(Data provided begins)
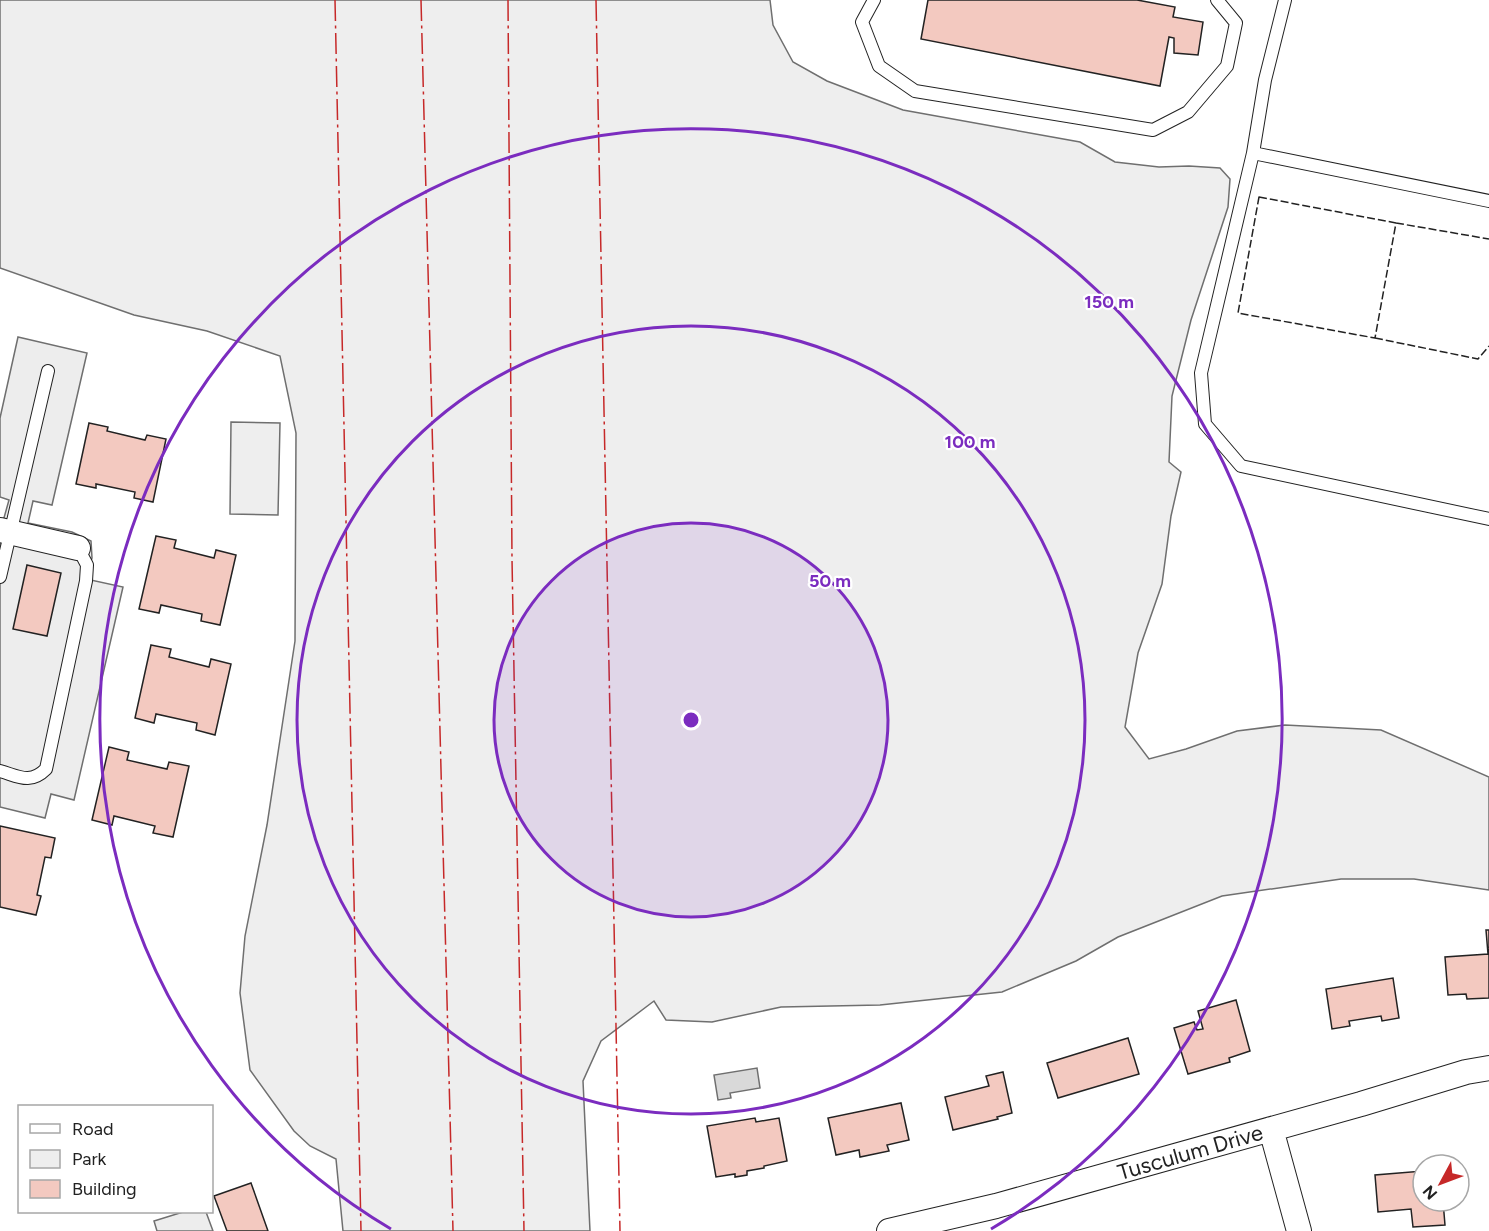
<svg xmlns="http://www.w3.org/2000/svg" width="1489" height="1231" font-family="Figtree,sans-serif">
<rect width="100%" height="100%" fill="#fff"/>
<path fill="#eee" stroke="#6f6f6f" stroke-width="1.5" d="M 0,0 L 770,0 L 773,25 L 793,62 L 827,81 L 903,110 L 1080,142 L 1115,162 L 1159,167 L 1189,166 L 1220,168 L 1230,179 L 1228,207 L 1191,320 L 1172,396 L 1169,462 L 1181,472 L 1171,516 L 1162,584 L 1138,653 L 1125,727 L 1149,759 L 1186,749 L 1237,731 L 1285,725 L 1381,730 L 1489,777 L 1489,890 L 1414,879 L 1341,879 L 1222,896 L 1118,937 L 1076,961 L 1002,992 L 880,1005 L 781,1007 L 712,1022 L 666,1020 L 654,1001 L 601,1041 L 583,1081 L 590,1231 L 343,1231 L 336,1159 L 310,1146 L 294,1131 L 250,1070 L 240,993 L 245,936 L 267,825 L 295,641 L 296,433 L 280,356 L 207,331 L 134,315 L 0,268 Z
M 231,422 L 280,423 L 278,515 L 230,514 Z"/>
<path fill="#ededed" stroke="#6f6f6f" stroke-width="1.5" d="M 18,337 L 87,353 L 52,505 L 33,501 L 28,523 L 72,532 L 91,541 L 92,558 L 86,579 L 123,587 L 74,800 L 51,794 L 45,818 L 0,807 L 0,532 L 9,500 L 0,497 L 0,418 Z
M 183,1212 L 206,1212 L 213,1231 L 157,1231 L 154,1221 Z"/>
<path fill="#d9d9d9" stroke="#6f6f6f" stroke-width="1.5" d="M 757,1068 L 760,1088 L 730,1093 L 731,1098 L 718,1100 L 714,1075 Z"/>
<path fill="#f3c9c0" stroke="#222" stroke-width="1.5" d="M 928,0 L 1137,0 L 1175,7 L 1173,17 L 1203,22 L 1198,55 L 1174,53 L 1174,38 L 1169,37 L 1160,86 L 921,39 Z
M 89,423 L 108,427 L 107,431 L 145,440 L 147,435 L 166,439 L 153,502 L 134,498 L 135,492 L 96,484 L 96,488 L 76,484 Z
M 156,536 L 176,540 L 174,548 L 214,558 L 216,550 L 236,555 L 220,625 L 201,621 L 202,614 L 161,605 L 159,613 L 139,609 Z
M 27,565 L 61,573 L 47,636 L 13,629 Z
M 151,645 L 171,649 L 169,657 L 209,667 L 211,659 L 231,664 L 215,735 L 196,730 L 197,723 L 156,714 L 154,723 L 135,718 Z
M 109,747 L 129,752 L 127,760 L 167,769 L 169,762 L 189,766 L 173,837 L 153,833 L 155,826 L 114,816 L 112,825 L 92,820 Z
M 0,826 L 55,838 L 51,858 L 45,857 L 37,895 L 41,896 L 36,915 L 0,907 Z
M 1486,930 L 1489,930 L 1489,998 L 1467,999 L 1466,994 L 1448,995 L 1445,957 L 1488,954 Z
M 1393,978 L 1399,1018 L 1382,1021 L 1381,1016 L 1349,1021 L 1350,1026 L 1332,1029 L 1326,989 Z
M 1236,1000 L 1250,1051 L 1229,1058 L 1230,1062 L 1188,1074 L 1174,1028 L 1194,1022 L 1197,1030 L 1203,1029 L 1198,1011 Z
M 1128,1038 L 1139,1074 L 1058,1098 L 1047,1063 Z
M 1003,1072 L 1012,1113 L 997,1117 L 998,1119 L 953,1130 L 945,1097 L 989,1086 L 986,1076 Z
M 901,1103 L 909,1140 L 887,1145 L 889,1151 L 860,1157 L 859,1150 L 836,1155 L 828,1118 Z
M 755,1118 L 756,1122 L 779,1118 L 787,1161 L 764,1166 L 764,1168 L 747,1171 L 747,1175 L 735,1177 L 735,1174 L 716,1177 L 707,1126 Z
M 1423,1171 L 1423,1201 L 1443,1201 L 1445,1225 L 1413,1227 L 1411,1209 L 1378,1212 L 1375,1175 Z
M 251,1183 L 268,1231 L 227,1231 L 214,1196 Z"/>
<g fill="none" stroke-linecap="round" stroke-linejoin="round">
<g stroke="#222" stroke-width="14">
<path id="lane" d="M 874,0 L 862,22 L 879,66 L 915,91 L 1153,130 L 1188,112 L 1227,66 L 1236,23 L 1217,0
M 1253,153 L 1265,80 L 1285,0
M 1489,201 L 1253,153 L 1201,373 L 1205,424 L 1241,466 L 1489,519
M 0,577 L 48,371
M 0,771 C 18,776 30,785 46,769 L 86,581 L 87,565 L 78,548"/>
</g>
<g stroke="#222" stroke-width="26">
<path id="street" d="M 0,530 L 78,548
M 1271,1129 L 1299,1231
M 889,1231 L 996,1206 L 1361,1104 L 1466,1072 L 1489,1068"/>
</g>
<use href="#lane" stroke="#fff" stroke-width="12"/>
<use href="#street" stroke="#fff" stroke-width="24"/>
<path stroke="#222" stroke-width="1.5" stroke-dasharray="8 3" stroke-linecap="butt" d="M 1259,197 L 1396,223 L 1375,338 L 1238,313 Z
M 1396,223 L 1489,239
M 1375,338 L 1478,359 L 1489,346"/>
<path stroke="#c62828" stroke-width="1.5" stroke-dasharray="21 4.5 3 4.5" stroke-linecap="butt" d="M 335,0 L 361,1231
M 421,0 L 453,1231
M 508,0 L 512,559 L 524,1231
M 596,0 L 620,1231"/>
</g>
<circle cx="691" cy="720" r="197" fill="#7b2cbf" fill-opacity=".12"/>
<g fill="none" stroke="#7b2cbf" stroke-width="3">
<circle cx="691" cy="720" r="197"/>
<circle cx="691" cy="720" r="394"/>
<path d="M391 1229A591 591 0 1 1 991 1229"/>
</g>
<g text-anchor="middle" stroke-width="4.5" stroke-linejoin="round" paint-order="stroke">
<g font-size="22" fill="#222" stroke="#fff">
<text transform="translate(1190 1152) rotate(-16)" y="8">Tusculum Drive</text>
</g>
</g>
<circle cx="691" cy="720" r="9" fill="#7b2cbf" stroke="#fff" stroke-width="3"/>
<g font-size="18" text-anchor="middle" font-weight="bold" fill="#7b2cbf" stroke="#fff" stroke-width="4.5" stroke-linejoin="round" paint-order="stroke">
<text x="1109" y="308">150 m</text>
<text x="970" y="448">100 m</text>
<text x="830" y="587">50 m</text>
</g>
<rect x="18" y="1105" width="195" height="108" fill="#ffffff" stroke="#a7a7a7" stroke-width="1.5"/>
<rect x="30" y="1124" width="30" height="9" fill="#ffffff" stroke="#a7a7a7" stroke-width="1.5"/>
<text x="72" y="1135" font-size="18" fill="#222222">Road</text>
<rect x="30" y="1150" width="30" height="18" fill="#eeeeee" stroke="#a7a7a7" stroke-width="1.5"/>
<text x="72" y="1165" font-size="18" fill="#222222">Park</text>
<rect x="30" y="1180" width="30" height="18" fill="#f3c9c0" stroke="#a7a7a7" stroke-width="1.5"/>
<text x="72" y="1195" font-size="18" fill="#222222">Building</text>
<g transform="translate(1441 1183) rotate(229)"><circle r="28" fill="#ffffff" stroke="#a7a7a7" stroke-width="1.5"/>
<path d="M0-4.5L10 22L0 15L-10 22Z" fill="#c62828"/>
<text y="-9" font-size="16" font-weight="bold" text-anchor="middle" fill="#222222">N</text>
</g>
</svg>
(Data provided ends)
Task directions =>
Reproduce each line of the records above, exactly and without pictures.

The completed task =>
<svg xmlns="http://www.w3.org/2000/svg" width="1489" height="1231" font-family="Figtree,sans-serif">
<rect width="100%" height="100%" fill="#fff"/>
<path fill="#eee" stroke="#6f6f6f" stroke-width="1.5" d="M 0,0 L 770,0 L 773,25 L 793,62 L 827,81 L 903,110 L 1080,142 L 1115,162 L 1159,167 L 1189,166 L 1220,168 L 1230,179 L 1228,207 L 1191,320 L 1172,396 L 1169,462 L 1181,472 L 1171,516 L 1162,584 L 1138,653 L 1125,727 L 1149,759 L 1186,749 L 1237,731 L 1285,725 L 1381,730 L 1489,777 L 1489,890 L 1414,879 L 1341,879 L 1222,896 L 1118,937 L 1076,961 L 1002,992 L 880,1005 L 781,1007 L 712,1022 L 666,1020 L 654,1001 L 601,1041 L 583,1081 L 590,1231 L 343,1231 L 336,1159 L 310,1146 L 294,1131 L 250,1070 L 240,993 L 245,936 L 267,825 L 295,641 L 296,433 L 280,356 L 207,331 L 134,315 L 0,268 Z
M 231,422 L 280,423 L 278,515 L 230,514 Z"/>
<path fill="#ededed" stroke="#6f6f6f" stroke-width="1.5" d="M 18,337 L 87,353 L 52,505 L 33,501 L 28,523 L 72,532 L 91,541 L 92,558 L 86,579 L 123,587 L 74,800 L 51,794 L 45,818 L 0,807 L 0,532 L 9,500 L 0,497 L 0,418 Z
M 183,1212 L 206,1212 L 213,1231 L 157,1231 L 154,1221 Z"/>
<path fill="#d9d9d9" stroke="#6f6f6f" stroke-width="1.5" d="M 757,1068 L 760,1088 L 730,1093 L 731,1098 L 718,1100 L 714,1075 Z"/>
<path fill="#f3c9c0" stroke="#222" stroke-width="1.5" d="M 928,0 L 1137,0 L 1175,7 L 1173,17 L 1203,22 L 1198,55 L 1174,53 L 1174,38 L 1169,37 L 1160,86 L 921,39 Z
M 89,423 L 108,427 L 107,431 L 145,440 L 147,435 L 166,439 L 153,502 L 134,498 L 135,492 L 96,484 L 96,488 L 76,484 Z
M 156,536 L 176,540 L 174,548 L 214,558 L 216,550 L 236,555 L 220,625 L 201,621 L 202,614 L 161,605 L 159,613 L 139,609 Z
M 27,565 L 61,573 L 47,636 L 13,629 Z
M 151,645 L 171,649 L 169,657 L 209,667 L 211,659 L 231,664 L 215,735 L 196,730 L 197,723 L 156,714 L 154,723 L 135,718 Z
M 109,747 L 129,752 L 127,760 L 167,769 L 169,762 L 189,766 L 173,837 L 153,833 L 155,826 L 114,816 L 112,825 L 92,820 Z
M 0,826 L 55,838 L 51,858 L 45,857 L 37,895 L 41,896 L 36,915 L 0,907 Z
M 1486,930 L 1489,930 L 1489,998 L 1467,999 L 1466,994 L 1448,995 L 1445,957 L 1488,954 Z
M 1393,978 L 1399,1018 L 1382,1021 L 1381,1016 L 1349,1021 L 1350,1026 L 1332,1029 L 1326,989 Z
M 1236,1000 L 1250,1051 L 1229,1058 L 1230,1062 L 1188,1074 L 1174,1028 L 1194,1022 L 1197,1030 L 1203,1029 L 1198,1011 Z
M 1128,1038 L 1139,1074 L 1058,1098 L 1047,1063 Z
M 1003,1072 L 1012,1113 L 997,1117 L 998,1119 L 953,1130 L 945,1097 L 989,1086 L 986,1076 Z
M 901,1103 L 909,1140 L 887,1145 L 889,1151 L 860,1157 L 859,1150 L 836,1155 L 828,1118 Z
M 755,1118 L 756,1122 L 779,1118 L 787,1161 L 764,1166 L 764,1168 L 747,1171 L 747,1175 L 735,1177 L 735,1174 L 716,1177 L 707,1126 Z
M 1423,1171 L 1423,1201 L 1443,1201 L 1445,1225 L 1413,1227 L 1411,1209 L 1378,1212 L 1375,1175 Z
M 251,1183 L 268,1231 L 227,1231 L 214,1196 Z"/>
<g fill="none" stroke-linecap="round" stroke-linejoin="round">
<g stroke="#222" stroke-width="14">
<path id="lane" d="M 874,0 L 862,22 L 879,66 L 915,91 L 1153,130 L 1188,112 L 1227,66 L 1236,23 L 1217,0
M 1253,153 L 1265,80 L 1285,0
M 1489,201 L 1253,153 L 1201,373 L 1205,424 L 1241,466 L 1489,519
M 0,577 L 48,371
M 0,771 C 18,776 30,785 46,769 L 86,581 L 87,565 L 78,548"/>
</g>
<g stroke="#222" stroke-width="26">
<path id="street" d="M 0,530 L 78,548
M 1271,1129 L 1299,1231
M 889,1231 L 996,1206 L 1361,1104 L 1466,1072 L 1489,1068"/>
</g>
<use href="#lane" stroke="#fff" stroke-width="12"/>
<use href="#street" stroke="#fff" stroke-width="24"/>
<path stroke="#222" stroke-width="1.5" stroke-dasharray="8 3" stroke-linecap="butt" d="M 1259,197 L 1396,223 L 1375,338 L 1238,313 Z
M 1396,223 L 1489,239
M 1375,338 L 1478,359 L 1489,346"/>
<path stroke="#c62828" stroke-width="1.5" stroke-dasharray="21 4.5 3 4.5" stroke-linecap="butt" d="M 335,0 L 361,1231
M 421,0 L 453,1231
M 508,0 L 512,559 L 524,1231
M 596,0 L 620,1231"/>
</g>
<circle cx="691" cy="720" r="197" fill="#7b2cbf" fill-opacity=".12"/>
<g fill="none" stroke="#7b2cbf" stroke-width="3">
<circle cx="691" cy="720" r="197"/>
<circle cx="691" cy="720" r="394"/>
<path d="M391 1229A591 591 0 1 1 991 1229"/>
</g>
<g text-anchor="middle" stroke-width="4.5" stroke-linejoin="round" paint-order="stroke">
<g font-size="22" fill="#222" stroke="#fff">
<text transform="translate(1190 1152) rotate(-16)" y="8">Tusculum Drive</text>
</g>
</g>
<circle cx="691" cy="720" r="9" fill="#7b2cbf" stroke="#fff" stroke-width="3"/>
<g font-size="18" text-anchor="middle" font-weight="bold" fill="#7b2cbf" stroke="#fff" stroke-width="4.5" stroke-linejoin="round" paint-order="stroke">
<text x="1109" y="308">150 m</text>
<text x="970" y="448">100 m</text>
<text x="830" y="587">50 m</text>
</g>
<rect x="18" y="1105" width="195" height="108" fill="#ffffff" stroke="#a7a7a7" stroke-width="1.5"/>
<rect x="30" y="1124" width="30" height="9" fill="#ffffff" stroke="#a7a7a7" stroke-width="1.5"/>
<text x="72" y="1135" font-size="18" fill="#222222">Road</text>
<rect x="30" y="1150" width="30" height="18" fill="#eeeeee" stroke="#a7a7a7" stroke-width="1.5"/>
<text x="72" y="1165" font-size="18" fill="#222222">Park</text>
<rect x="30" y="1180" width="30" height="18" fill="#f3c9c0" stroke="#a7a7a7" stroke-width="1.5"/>
<text x="72" y="1195" font-size="18" fill="#222222">Building</text>
<g transform="translate(1441 1183) rotate(229)"><circle r="28" fill="#ffffff" stroke="#a7a7a7" stroke-width="1.5"/>
<path d="M0-4.5L10 22L0 15L-10 22Z" fill="#c62828"/>
<text y="-9" font-size="16" font-weight="bold" text-anchor="middle" fill="#222222">N</text>
</g>
</svg>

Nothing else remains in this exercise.